▸ Work instruction
Filter the material below down to the lines with the word "CIRCLE" and give those lines.

▸ Recorded data

:::::

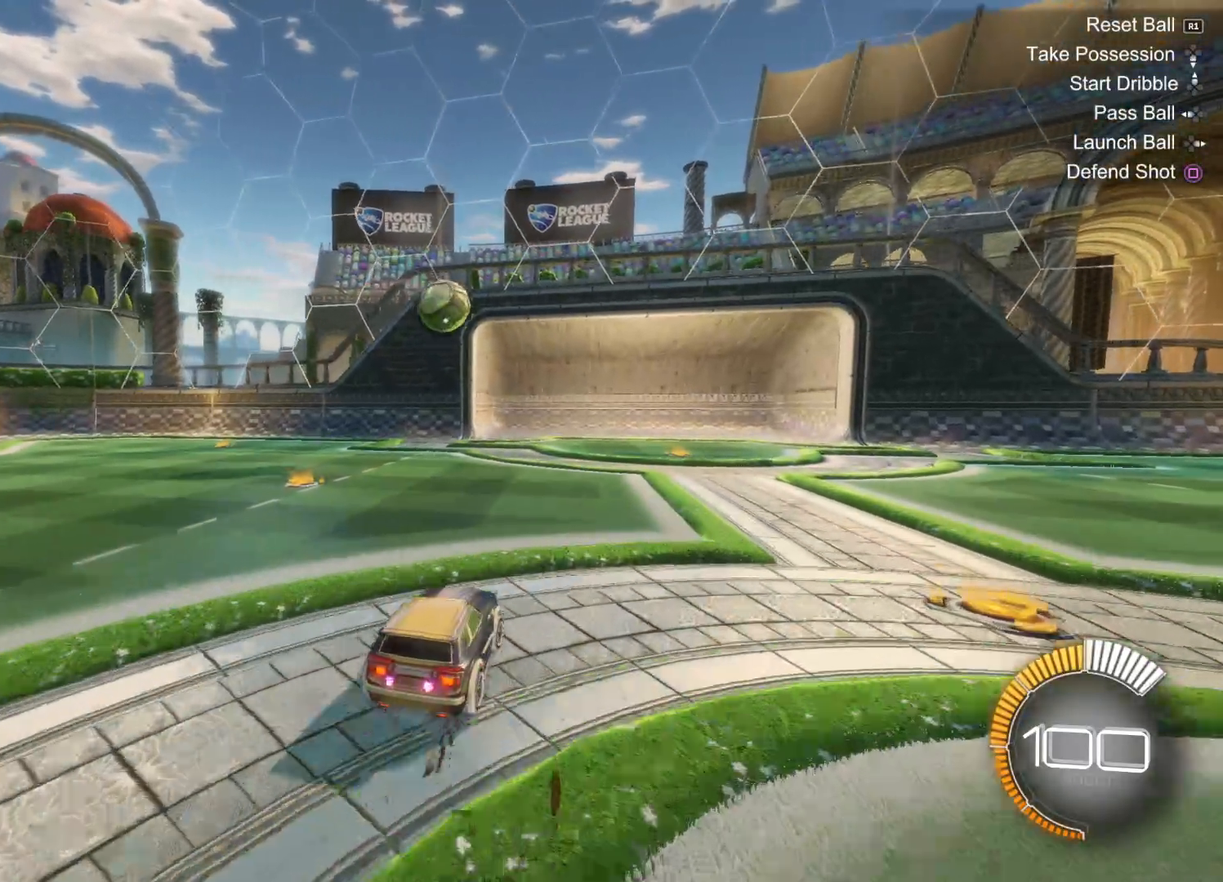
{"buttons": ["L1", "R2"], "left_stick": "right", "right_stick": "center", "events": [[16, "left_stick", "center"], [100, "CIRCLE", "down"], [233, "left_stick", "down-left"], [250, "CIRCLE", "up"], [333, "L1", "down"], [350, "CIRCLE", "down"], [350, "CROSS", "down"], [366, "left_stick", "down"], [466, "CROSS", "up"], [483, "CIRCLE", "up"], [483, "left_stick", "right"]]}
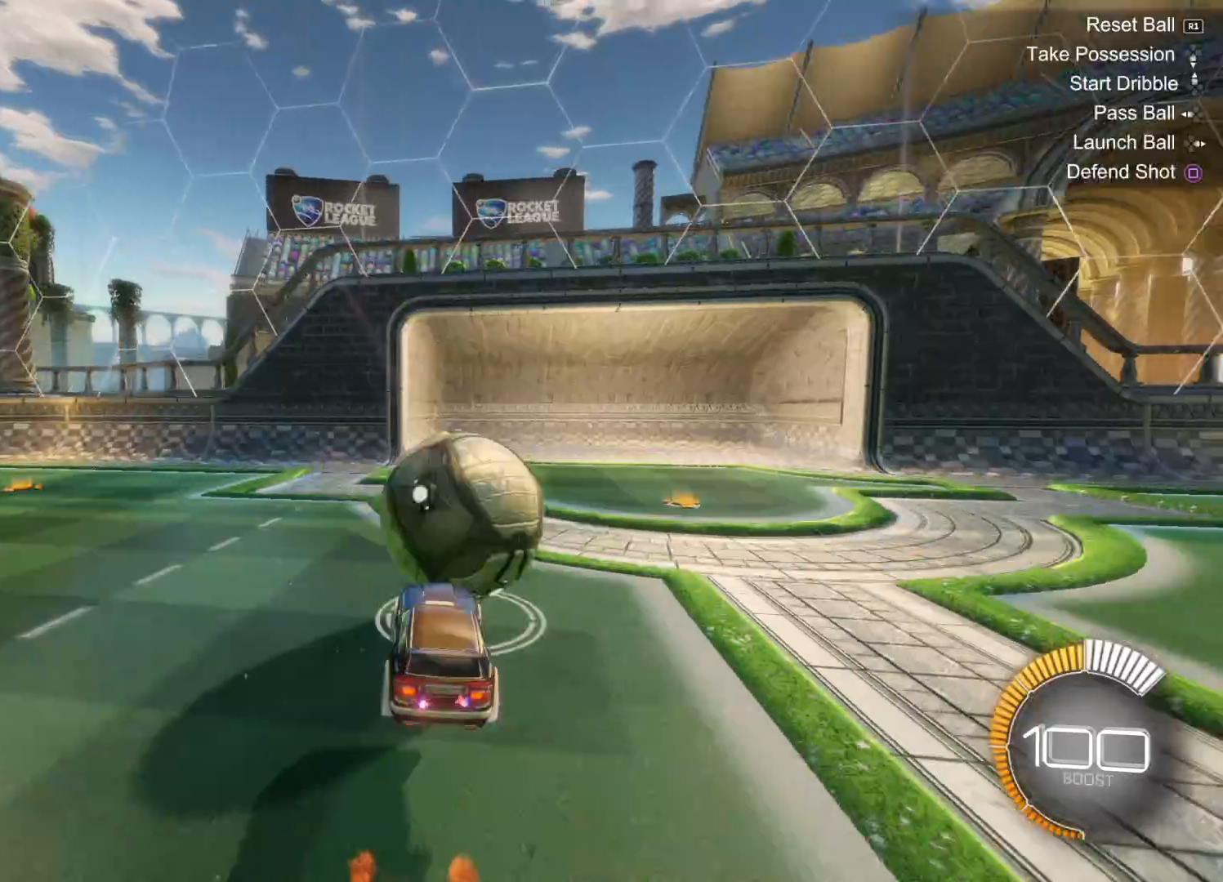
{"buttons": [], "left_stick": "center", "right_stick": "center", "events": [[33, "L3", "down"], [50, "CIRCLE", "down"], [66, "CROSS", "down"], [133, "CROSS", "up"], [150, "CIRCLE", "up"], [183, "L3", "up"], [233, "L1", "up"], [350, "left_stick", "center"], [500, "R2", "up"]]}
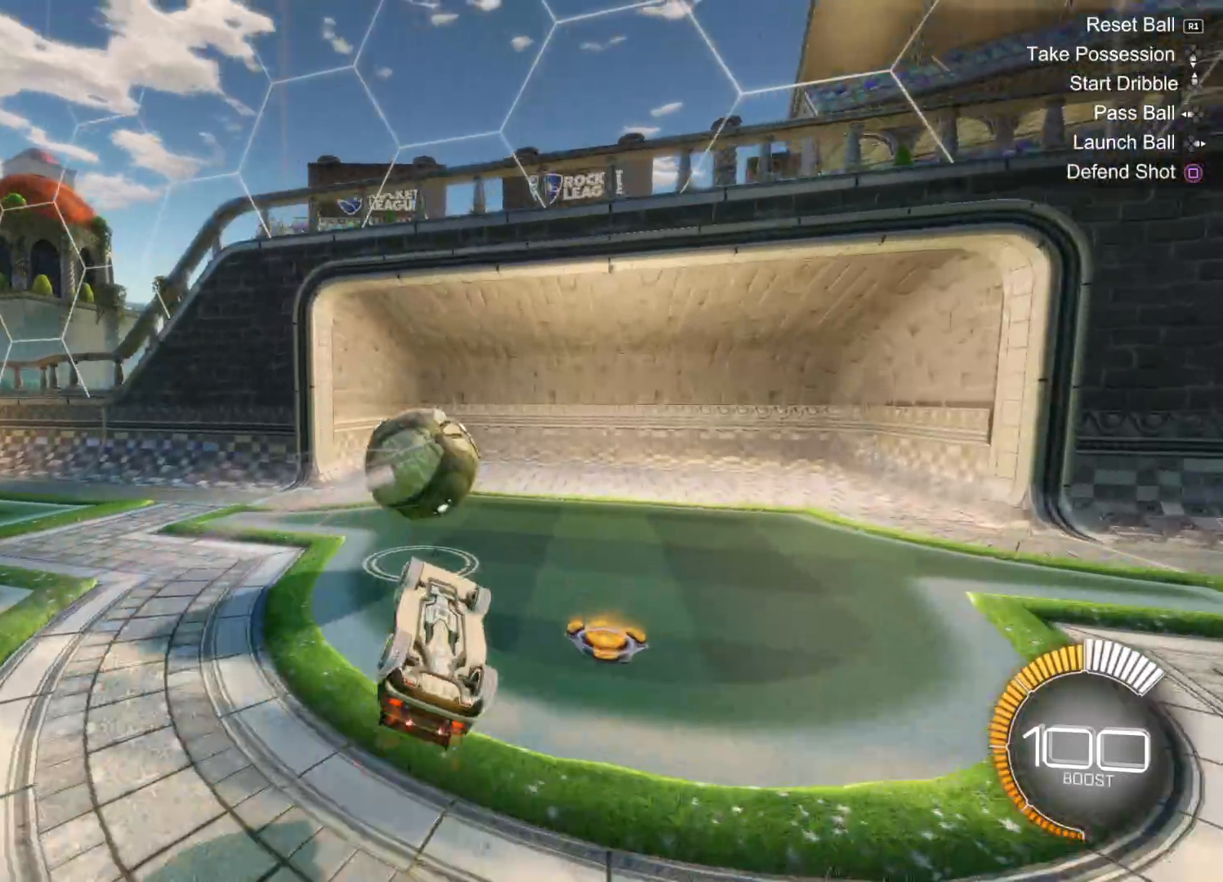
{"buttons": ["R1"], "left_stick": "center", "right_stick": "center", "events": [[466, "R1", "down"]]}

:::::

▸ Worked solution
{"buttons": ["L1", "R2"], "left_stick": "right", "right_stick": "center", "events": [[16, "left_stick", "center"], [100, "CIRCLE", "down"], [233, "left_stick", "down-left"], [250, "CIRCLE", "up"], [333, "L1", "down"], [350, "CIRCLE", "down"], [350, "CROSS", "down"], [366, "left_stick", "down"], [466, "CROSS", "up"], [483, "CIRCLE", "up"], [483, "left_stick", "right"]]}
{"buttons": [], "left_stick": "center", "right_stick": "center", "events": [[33, "L3", "down"], [50, "CIRCLE", "down"], [66, "CROSS", "down"], [133, "CROSS", "up"], [150, "CIRCLE", "up"], [183, "L3", "up"], [233, "L1", "up"], [350, "left_stick", "center"], [500, "R2", "up"]]}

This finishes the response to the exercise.